I miliziani offrono mogli alla popolazione locale in cambio dell’arruolamento nelle schiere talebane. Le storie dell’attivista Shukria Barakzai e della direttrice di orchestra Negin Khpalwak, entrambe fuggite dal nuovo Medioevo afgano

Nessuno ama vivere in un regime, dove la democrazia è soppressa e a comandare sono uomini senza scrupoli che girano per le città imbracciando fucili d’assalto M4, di fabbricazione americana. Chi ha le armi comanda. E con il ritiro dei vari organismi internazionali dall’Afghanistan, inesorabilmente, è iniziata l’erosione dei diritti civili di cui hanno goduto i 38 milioni di cittadini. Le frustate a chi indossa abiti occidentali, le percosse ai collaboratori delle ong, l’esecuzione a colpi di arma da fuoco di chi sventola la bandiera afgana. Essere donna, poi, in uno Stato governato applicando rigidamente la legge islamica, è ancora più difficile. Anche se sono passati 20 anni dall’ultima dittatura talebana del Paese e la leadership in barba e turbante sta tentando di mostrarsi meno radicalizzata, gli studenti delle scuole coraniche hanno già iniziato ad annientare le libertà delle donne.
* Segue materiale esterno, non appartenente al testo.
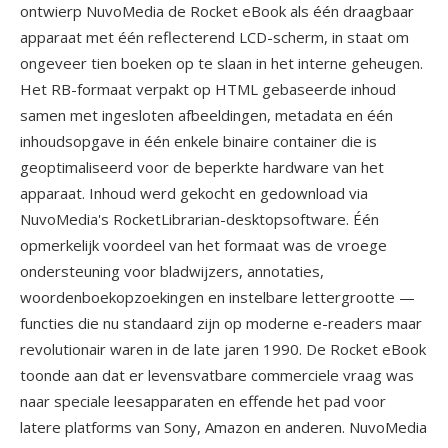
ontwierp NuvoMedia de Rocket eBook als één draagbaar
apparaat met één reflecterend LCD-scherm, in staat om
ongeveer tien boeken op te slaan in het interne geheugen.
Het RB-formaat verpakt op HTML gebaseerde inhoud
samen met ingesloten afbeeldingen, metadata en één
inhoudsopgave in één enkele binaire container die is
geoptimaliseerd voor de beperkte hardware van het
apparaat. Inhoud werd gekocht en gedownload via
NuvoMedia's RocketLibrarian-desktopsoftware. Één
opmerkelijk voordeel van het formaat was de vroege
ondersteuning voor bladwijzers, annotaties,
woordenboekopzoekingen en instelbare lettergrootte —
functies die nu standaard zijn op moderne e-readers maar
revolutionair waren in de late jaren 1990. De Rocket eBook
toonde aan dat er levensvatbare commerciele vraag was
naar speciale leesapparaten en effende het pad voor
latere platforms van Sony, Amazon en anderen. NuvoMedia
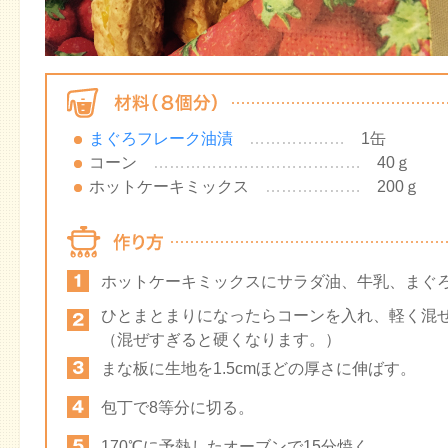
まぐろフレーク油漬
………………
1缶
コーン
…………………………………
40ｇ
ホットケーキミックス
………………
200ｇ
ホットケーキミックスにサラダ油、牛乳、まぐ
ひとまとまりになったらコーンを入れ、軽く混
（混ぜすぎると硬くなります。）
まな板に生地を1.5cmほどの厚さに伸ばす。
包丁で8等分に切る。
170℃に予熱したオーブンで15分焼く。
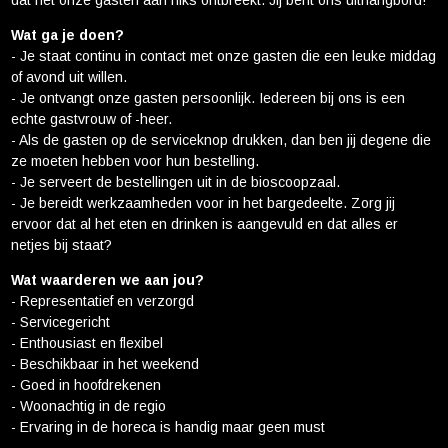
dat het onze gasten aan niks ontbreekt. Jij bent ons uithangbord!
Cadeaukaart saldo
Wat ga je doen?
Abonnement cadeau geven
- Je staat continu in contact met onze gasten die een leuke middag
of avond uit willen.
- Je ontvangt onze gasten persoonlijk. Iedereen bij ons is een
ONZE BIOSCOOP
echte gastvrouw of -heer.
Ons serviceconcept
- Als de gasten op de serviceknop drukken, dan ben jij degene die
ze moeten hebben voor hun bestelling.
Eten en drinken
- Je serveert de bestellingen uit in de bioscoopzaal.
Vacatures
- Je bereidt werkzaamheden voor in het bargedeelte. Zorg jij
ervoor dat al het eten en drinken is aangevuld en dat alles er
PRAKTISCH
netjes bij staat?
Openingstijden
Wat waarderen we aan jou?
- Representatief en verzorgd
Contact
- Servicegericht
Tarieven
- Enthousiast en flexibel
- Beschikbaar in het weekend
Parkeren en OV
- Goed in hoofdrekenen
- Woonachtig in de regio
- Ervaring in de horeca is handig maar geen must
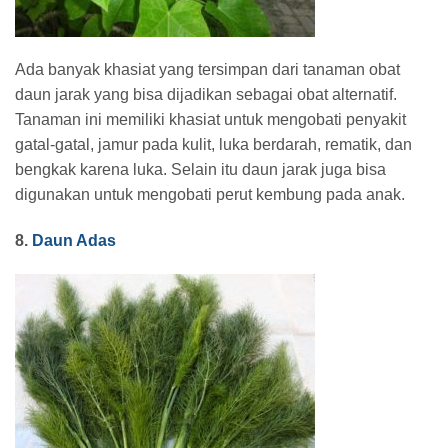
Ada banyak khasiat yang tersimpan dari tanaman obat
daun jarak yang bisa dijadikan sebagai obat alternatif.
Tanaman ini memiliki khasiat untuk mengobati penyakit
gatal-gatal, jamur pada kulit, luka berdarah, rematik, dan
bengkak karena luka. Selain itu daun jarak juga bisa
digunakan untuk mengobati perut kembung pada anak.
8.
Daun Adas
La rieducazione coatta in Pakistan

A inizio luglio, quando l’avanzata dei talebani era già a buon punto, è partito un ordine dai capi che avevano preso il controllo delle province di Badakhshan e Takhar: i leader religiosi locali dovevano fornire loro un elenco di ragazze di età superiore ai 15 anni e vedove con meno di 45 anni per costringerle a sposare i combattenti talebani. Cosa succede alla future mogli dei miliziani? Vengono portate con la forza nel Waziristan, regione montagnosa del Pakistan che confina con l’Afghanistan, per essere rieducate secondo i dettami dell’Islam radicale, spiega Vrinda Narain sull’Independent. Quando si è sparsa la voce che i talebani avrebbero catturato in maniera coatta le donne del Badakhshan e Takhar, la gente di queste due province a Nord-est del Paese ha abbandonato la propria abitazione, unendosi alle orde di sfollati. Solo negli ultimi tre mesi, i profughi interni Afghanistan sono aumentati di 900 mila unità. Un disastro umanitario.


La persecuzione delle artiste

Nonostante – a favore di telecamera – i talebani di oggi sostengano di essere cambiati rispetto a quei dittatori che, dal 1996 al 2001, negavano alle donne la possibilità di lavorare e di istruirsi, le costringevano a indossare il burqa e le vietavano di uscire di casa senza un tutore uomo, o mahram, casi di rapimento di donne si sono già verificati. È la schiavitù sessuale con la quale gli studenti coranici ingrossano le file di future mogli da consegnare a chi si arruola. La partecipazione alla vita politica, sociale, culturale del Paese, per le donne, è abolita. Anche per questo Negin Khpalwak, la prima direttrice di orchestra afgana, è scappata. Lo scrive il Corriere della Sera. Fatta evacuare da Kabul, la giovane aveva lavorato anche come interprete per i soldati americani. «Ci aspettiamo che i talebani spengano la musica. Non hanno annunciato nulla ufficialmente, ma hanno già cancellato tutti i programmi di intrattenimento dalle tv e dalle radio. L’unica musica rimasta è la sigla dei notiziari», ha spiegato Ahmad Sarmast, direttore dell’istituto nazionale di musica dell’Afghanistan – in salvo a Melbourne -, che ha avuto Khpalwak tra le sue allieve.

Le percosse all’ex candidata presidente

Chi è stato impegnato con le arti, in Afghanistan, oggi è a rischio. Così come gli attivisti delle varie associazioni e onlus, chi ha partecipato alla vita politica. È il caso di Shukria Barakzai – candidata presidente del Paese – che vive nascosta con la sua famiglia «spostandomi da un posto all’altro, cercando di sopravvivere», racconta a la Repubblica. Aveva provato a fuggire da Kabul dopo la resa del governo e la ritirata delle forza straniere, ma è stata fermata dai nuovi capi dell’Afghanistan: «Domenica 15 agosto ero in aeroporto con mio marito per prendere un aereo commerciale. I talebani mi hanno riconosciuta, ci hanno presi e picchiati e stavano per spararci quando la folla è intervenuta e ci ha permesso di fuggire. A 20 metri i soldati americani ci guardavano. Ora mi nascondo. Sono sotto shock, non so come tutto sia potuto cambiare così in fretta», ha detto la 51enne, giornalista, politica e femminista musulmana. Ovvero, l’incarnazione di tutti i ruoli che i talebani vogliono abolire.